PU is a common occurrence and poses serious problems for the frail elderly with implications for functional disability and reducing QoL. Traditionally, recognition and treatment of PU focused on localized mechanical factors and overlooked the occurrence of associated systemic influences, requiring the attention of only a single health professional. Current progress in PU management recognizes the sources stemming from interaction between the aging process, multiple comorbidities, and the effects of frailty and immobility. Thus, the combination of these multifactorial sources requires involvement beyond the limitation of one discipline and emphasizes expansion necessitating a multidisciplinary team and stresses a comprehensive approach (systemic factors, local treatment, prevention, and providing QoL) integrating the various influences. The majority of cases with PU development are reducible by anticipatory screening and forming a prevention strategy for elderly persons at risk. These preventive aspects are accomplished by addressing the underlying conditions and the contributing causes of the associated PU geriatric syndrome. Limiting the formation of PUs is assisted through early identification, treating contributing causes, eliminating all unnecessary medications, and instituting supportive multidisciplinary interventions (off-loading pressure devices, adequate nutrition and hydration, administering blood products and antibiotic, sufficient oxygenation, and support for the family).

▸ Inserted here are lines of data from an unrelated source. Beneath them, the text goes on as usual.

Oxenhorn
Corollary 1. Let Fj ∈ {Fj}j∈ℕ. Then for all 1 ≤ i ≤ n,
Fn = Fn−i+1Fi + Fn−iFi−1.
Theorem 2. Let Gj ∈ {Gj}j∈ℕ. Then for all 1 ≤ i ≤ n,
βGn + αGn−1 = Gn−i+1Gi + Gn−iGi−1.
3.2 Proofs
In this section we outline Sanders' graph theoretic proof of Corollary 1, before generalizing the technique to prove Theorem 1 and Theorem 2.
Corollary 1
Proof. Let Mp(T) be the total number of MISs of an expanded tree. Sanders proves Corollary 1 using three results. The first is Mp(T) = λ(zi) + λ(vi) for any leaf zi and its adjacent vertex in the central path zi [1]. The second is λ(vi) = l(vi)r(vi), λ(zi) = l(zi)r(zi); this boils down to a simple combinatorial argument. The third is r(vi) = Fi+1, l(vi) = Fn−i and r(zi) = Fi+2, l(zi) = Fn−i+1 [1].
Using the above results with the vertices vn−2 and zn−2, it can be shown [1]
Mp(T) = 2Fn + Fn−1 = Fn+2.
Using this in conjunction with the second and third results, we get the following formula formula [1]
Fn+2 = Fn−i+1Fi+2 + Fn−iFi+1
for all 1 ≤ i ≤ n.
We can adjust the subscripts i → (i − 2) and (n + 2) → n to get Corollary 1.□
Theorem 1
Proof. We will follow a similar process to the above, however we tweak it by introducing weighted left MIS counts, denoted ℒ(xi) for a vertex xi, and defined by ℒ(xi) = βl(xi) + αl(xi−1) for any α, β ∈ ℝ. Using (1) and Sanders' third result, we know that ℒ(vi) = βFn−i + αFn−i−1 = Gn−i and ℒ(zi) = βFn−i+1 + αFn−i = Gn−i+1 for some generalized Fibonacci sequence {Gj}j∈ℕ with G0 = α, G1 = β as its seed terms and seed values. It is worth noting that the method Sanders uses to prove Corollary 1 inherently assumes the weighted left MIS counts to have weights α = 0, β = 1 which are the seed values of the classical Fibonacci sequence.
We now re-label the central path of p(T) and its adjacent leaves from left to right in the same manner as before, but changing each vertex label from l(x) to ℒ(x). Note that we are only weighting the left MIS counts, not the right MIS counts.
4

The growing occurrence of PU within the elderly population is recognized as treatable and preventable through the multifactorial process involving comprehensive and multidisciplinary approaches including both local care, systemic factors, prevention, and QoL considerations.

Acknowledgment

The author would like to thank Ronit Behar-Goldberger, nurse practitioner, Herzog Hospital, Jerusalem, Israel, for her help in editing the article.

Disclosure

The author declares that there is no financial support or relationship that may pose conflicts of interest. The author reports no conflicts of interest in this work.